Bakary Badjie, LASIGE’s PhD student, published a paper entitled “Decoupling Mixture-of-Experts Routing from Gradient Noise: A Framework for Structured Specialization and Soft Generalization Toward Robust and Efficient Inference”, in the Expert Systems With Applications, a top-ranked journal (impact factor 8.665), co-authored by José Cecílio and António Casimiro, both LASIGE integrated members.

The paper provides a new approach to improving the performance and interpretability of Mixture-of-Experts (MoE) models in deep learning. It introduces SEAS-GMoE (Structured Expert Assignment and Supervised Gating Mixture of Experts), a framework designed to overcome unstable expert specialization and routing bias in conventional MoEs. The framework uses a double-stage feature clustering (K-means + KNN refinement) combined with semantic pseudo-labeling via a Siamese Neural Network (SNN) to create meaningful, semantically coherent expert groups.
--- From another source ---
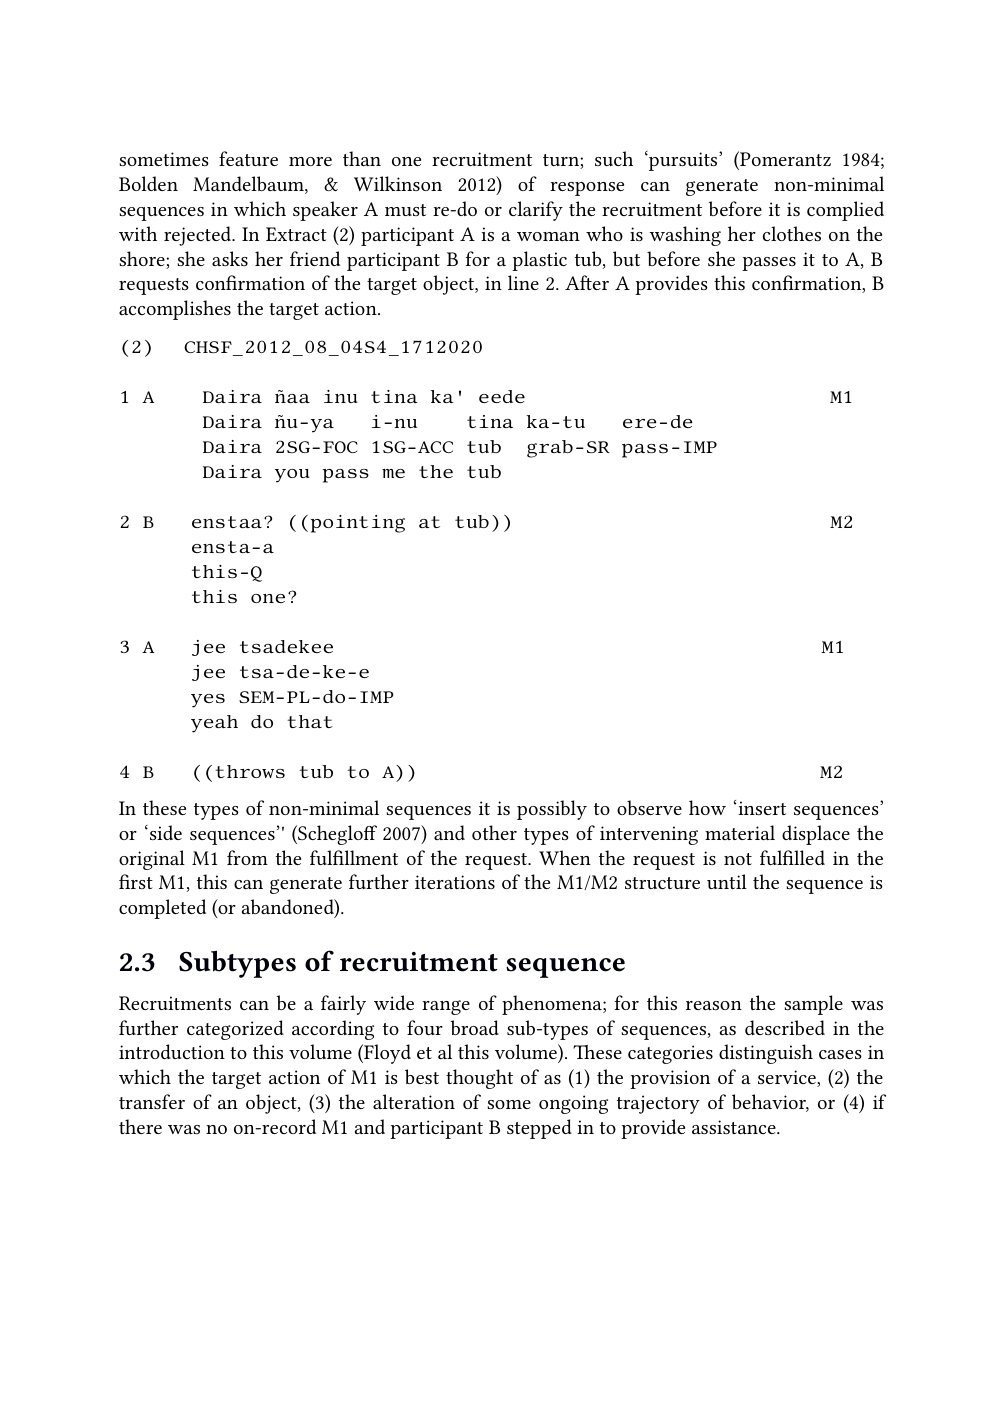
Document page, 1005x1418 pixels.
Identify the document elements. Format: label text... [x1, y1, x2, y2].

A supervised managing (gating) network learns to route inputs to these experts through a bidirectional training process, improving both specialization and routing stability while decoupling them from gradient noise.

During inference, soft expert routing aggregates predictions probabilistically, leading to smoother generalization across inputs and improved robustness to out-of-distribution and zero-shot scenarios.